Frieze Week London’s Annual Contemporary Art Metamorphosis

Frieze London

Each October Regent’s Park is transformed into a cultural epicentre where the best of the international art world comes together to celebrate being the best. The entire city of London seems to come alive during Frieze week, even those not directly associated with the fair.  Love it or loath it, Frieze is not to be missed, but it is also worthwhile to explore beyond the main pavilion and beyond Regent’s Park.

Frieze is a time when everything is big – big names, big statements, big crowds, big everything merge.  Perhaps one of the most memorable stunts (or artwork?) of last year’s fair was Christian Jankowski’s high-end yacht for sale.  Commenting on art and money in the most appropriate of venues, the yacht as a yacht was selling for €500,000, but the yacht as  an art object with the artist’s name added €125,000 to the price tag.  No one took the bait, but wild schemes draw attention and make Frieze what it is.  Sponsored by Deutsche Bank and in an architecturally designed tent by Carmody Groarke, Frieze is a spectacle.
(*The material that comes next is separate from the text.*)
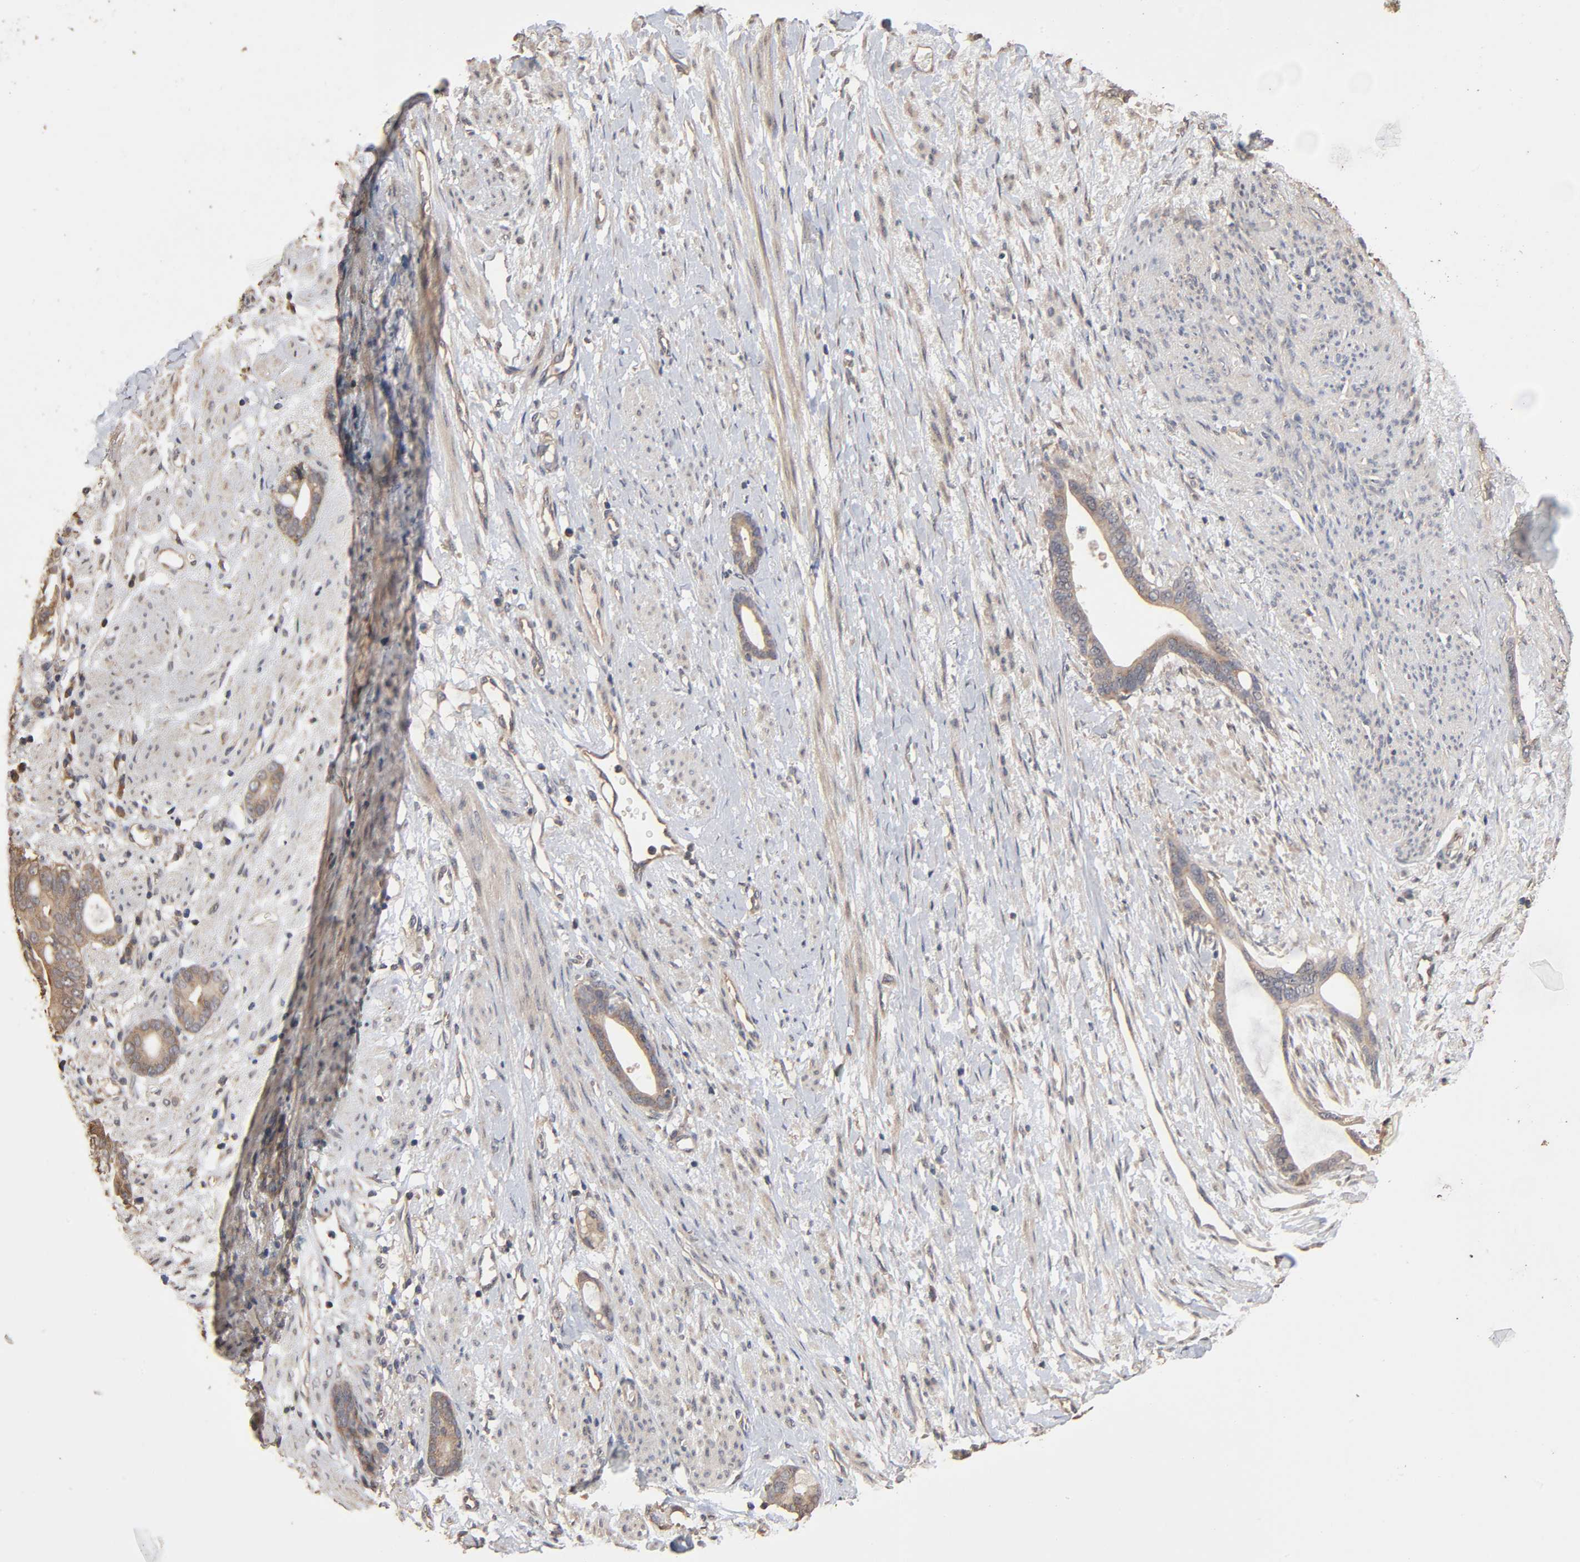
{"staining": {"intensity": "weak", "quantity": ">75%", "location": "cytoplasmic/membranous"}, "tissue": "stomach cancer", "cell_type": "Tumor cells", "image_type": "cancer", "snomed": [{"axis": "morphology", "description": "Adenocarcinoma, NOS"}, {"axis": "topography", "description": "Stomach"}], "caption": "Weak cytoplasmic/membranous positivity is seen in approximately >75% of tumor cells in stomach cancer (adenocarcinoma). (IHC, brightfield microscopy, high magnification).", "gene": "ARHGEF7", "patient": {"sex": "female", "age": 75}}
Frieze is about ‘aesthetics’ but it is also about money.  Of course the vast majority of visitors to the fair do not have the means to purchase the works on offer, but the real purpose has, always been, and always will be buying and selling art.  2011 saw tens of thousands enter the doors and 2012 promises the same.  175 of the world’s leading contemporary galleries have snagged a coveted spot at the fair and include some familiar faces such as Gagosian, Hauser & Wirth, Alison Jacques, Lisson, Victoria Miro, Sprüth Magers, and White Cube.  While London galleries will have a strong presence, galleries from Europe, Asia, and North America will also exhibit.
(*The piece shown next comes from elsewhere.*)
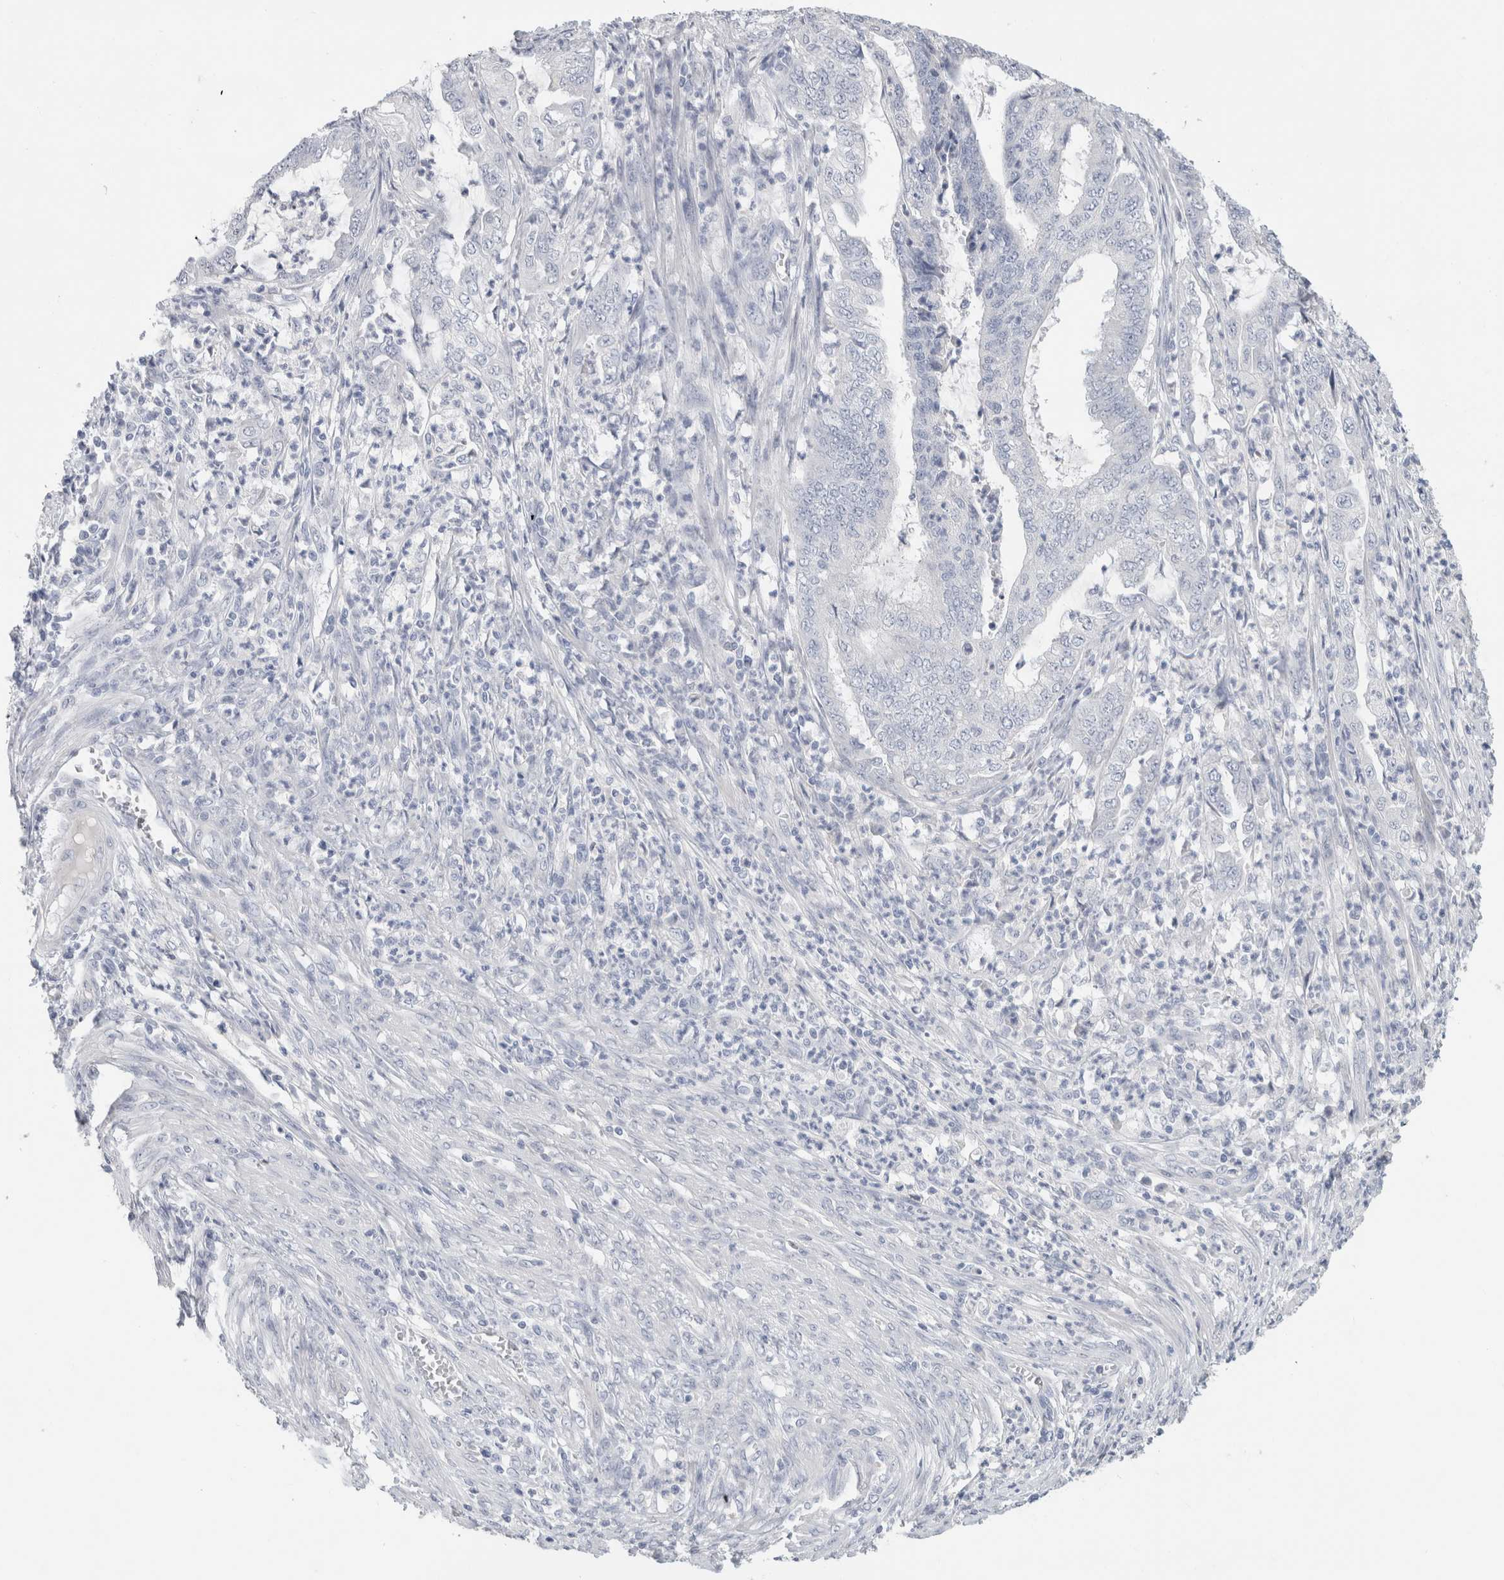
{"staining": {"intensity": "negative", "quantity": "none", "location": "none"}, "tissue": "endometrial cancer", "cell_type": "Tumor cells", "image_type": "cancer", "snomed": [{"axis": "morphology", "description": "Adenocarcinoma, NOS"}, {"axis": "topography", "description": "Endometrium"}], "caption": "This histopathology image is of endometrial cancer stained with immunohistochemistry to label a protein in brown with the nuclei are counter-stained blue. There is no staining in tumor cells. (DAB (3,3'-diaminobenzidine) immunohistochemistry (IHC) with hematoxylin counter stain).", "gene": "BCAN", "patient": {"sex": "female", "age": 51}}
In my opinion, the most interesting part of the fair is Frame, the portion devoted to young galleries exhibited single-artist curated exhibitions.  While these 21 galleries have not the prestige associated with the galleries listed above, the lesser-known does not imply less skill or less creativity.  While many galleries include as many of their represented artists as possible in their allotted space, the Frame galleries are able to create thoughtful exhibitions more reminiscent of a typical gallery display than an open showroom.

The focus of Frieze is on the contemporary, but on the other side of the park, Frieze Masters highlights art from throughout history: ancient to modern.  Over 90 galleries will take part in this fair, which aims to link the old and the new.  There is some crossover with a number of galleries exhibiting at both fairs, but Frieze Masters gives the opportunity for galleries to demonstrate the lasting relevance of great art from the past. Frieze masters intends to set the standard of what a London art fair should aspire to. It aims to raise the stakes and bring London in line with Maastricht and Art Basel.

On the walk from the main fair to Frieze Masters (each with a hefty admission charge), the sculpture park is an accessible aspect of the fair – it’s free!  The sculptures included this year have been selected by Clare Lilley, the Director of Programme at the Yorkshire Sculpture Park.  The mix of established and emerging sculptors includes: Hemali Bhuta, Adip Dutta, Sam Falls, Hans Josephsohn, Alan Kane and Simon Periton, Yayoi Kusama, Sean Landers, Michael Landy, Peter Liversidge, Andreas Lolis, Jean-Luc Moulene, David Nash, Damian Ortega, Anri Sala, Thomas Scheibitz, William Turnbull, and Maria Zahle.  After the crowds and confusion of the main tent, a stroll through the sculpture park allows some relaxation as well as interesting works of art.

During what has become known as “Frieze Week” it’s important not to limit oneself to just the ‘main attraction.’  Since the inception of the fair in 2003, a number of smaller satellite fairs have emerged to piggyback on the increased publicity and attendance Frieze provides.  Just a hop, skip, and a jump from Regents Park is Ambika P3, host to Sunday Fair.  The gallery-led venture is free to the public and encourages a more relaxed environment.  While small in comparison to Freize, 2011 had over 6,000 visitors throughout the four days demonstrating its popularity.  Another interesting alternative is the Moniker Art Fair at the Village Underground.  The idea of Moniker is creating a platform for artists to be experimental, and this year’s installation art theme will see many artists pushing their boundaries in a non-traditional fair setting.  At Frieze, most works on display will be in traditional media, so Moving Image was created to be a contemporary video art fair.  Located on the South Bank by Tate Modern, Moving Image encourages a new exhibition experience and brings visitors further south.  Last year, Sluice Art Fair was created as another satellite fair with a focus on not-for-profit gallery and artist spaces.  This year, however, later in October, the organizers will be hosting a Sluice art auction as a break from the traditional fair form. Multiplied will also be returning to Christie’s South Kensington with another offering of limited edition prints and multiples.

In addition to everything going on in Regent’s Park, many galleries have set up top-notch exhibitions, after a somewhat slow summer.  Highly influential dealers, artists, gallerists, and enthusiasts from around the world are coming to London in just a couple weeks – it’s time to get out and explore the best the city has to offer.